**Exercise**
Rewrite the data below, substituting "Subject at" for every occurrence of "Person at" and leaving all else unchanged. Omit the pictures from your answer.

### Data for processing

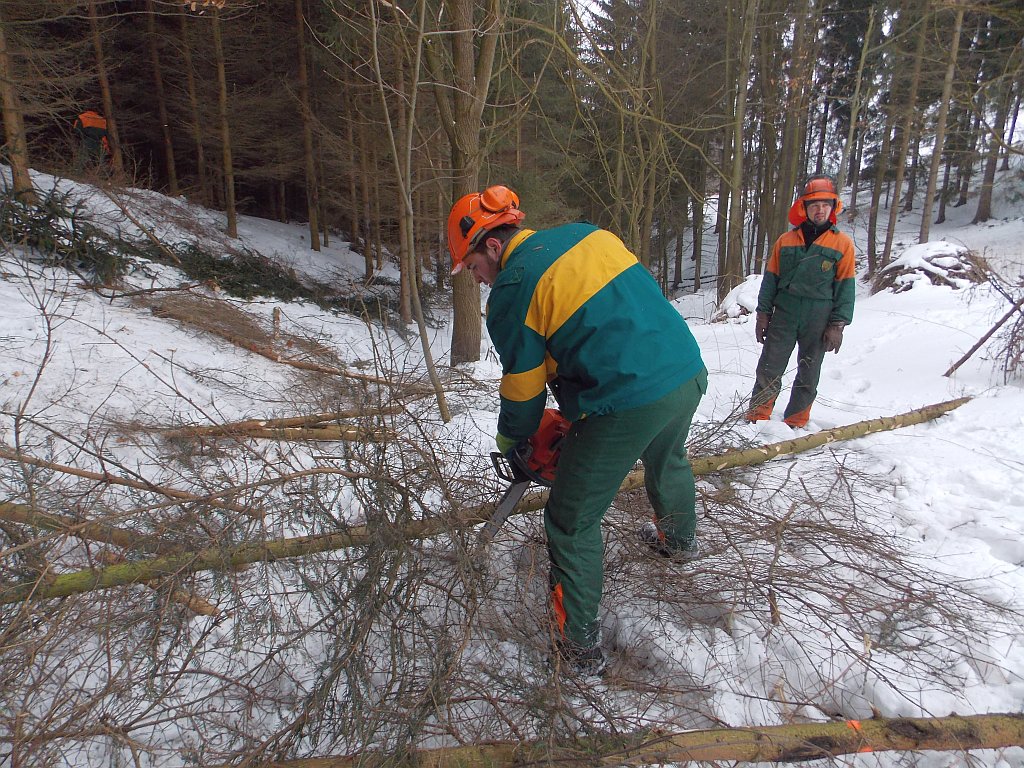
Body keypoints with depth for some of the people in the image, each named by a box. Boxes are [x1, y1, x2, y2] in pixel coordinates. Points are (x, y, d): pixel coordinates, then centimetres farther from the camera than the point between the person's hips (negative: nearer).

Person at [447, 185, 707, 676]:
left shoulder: (511, 292, -8)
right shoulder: (587, 233, 12)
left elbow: (523, 390, 0)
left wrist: (509, 444, 20)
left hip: (629, 405, -8)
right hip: (690, 373, 9)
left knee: (573, 523, 10)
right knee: (667, 461, 38)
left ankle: (580, 648, 23)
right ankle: (680, 539, 67)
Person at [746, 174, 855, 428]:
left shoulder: (842, 243, 0)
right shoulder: (785, 241, 5)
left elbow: (845, 286, 0)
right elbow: (770, 279, 9)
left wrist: (838, 325, -5)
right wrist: (763, 314, 4)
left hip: (819, 321, 0)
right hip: (783, 317, 1)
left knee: (808, 377, 9)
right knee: (768, 369, 0)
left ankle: (795, 424, 20)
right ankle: (757, 417, 9)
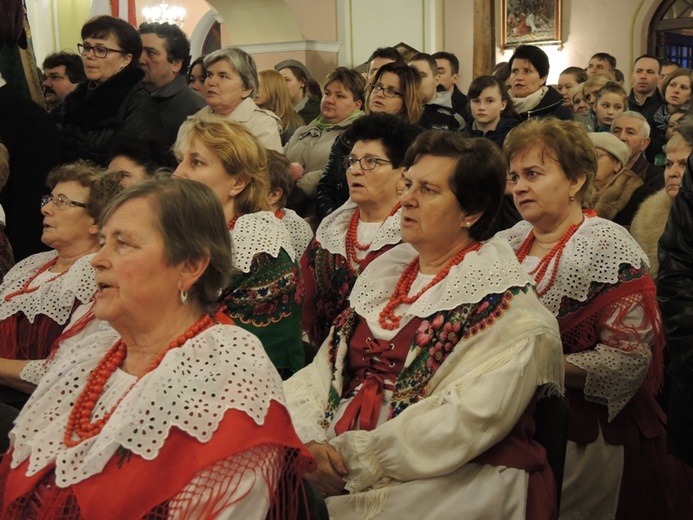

######

**Result for this exercise**
Body keypoints with depth for some of the people in the image, each named by a box. Boxes are [x1, y1, x2, y2] in pixel coordinates. Points are (x, y, d): pixel coordinates, then centimetres farther from the camera than the point between the person's hips (negative: nearer).

Subject at [447, 185, 707, 676]:
left shoulder: (511, 292, -8)
right shoulder: (587, 233, 12)
left elbow: (523, 390, 0)
left wrist: (509, 444, 20)
left hip: (629, 405, -8)
right hip: (690, 373, 9)
left knee: (573, 523, 10)
right knee: (667, 461, 38)
left ankle: (580, 648, 23)
right ankle: (680, 539, 67)
Subject at [746, 174, 855, 428]:
left shoulder: (842, 243, 0)
right shoulder: (785, 241, 5)
left elbow: (845, 286, 0)
right elbow: (770, 279, 9)
left wrist: (838, 325, -5)
right wrist: (763, 314, 4)
left hip: (819, 321, 0)
right hip: (783, 317, 1)
left knee: (808, 377, 9)
right knee: (768, 369, 0)
left ankle: (795, 424, 20)
right ankle: (757, 417, 9)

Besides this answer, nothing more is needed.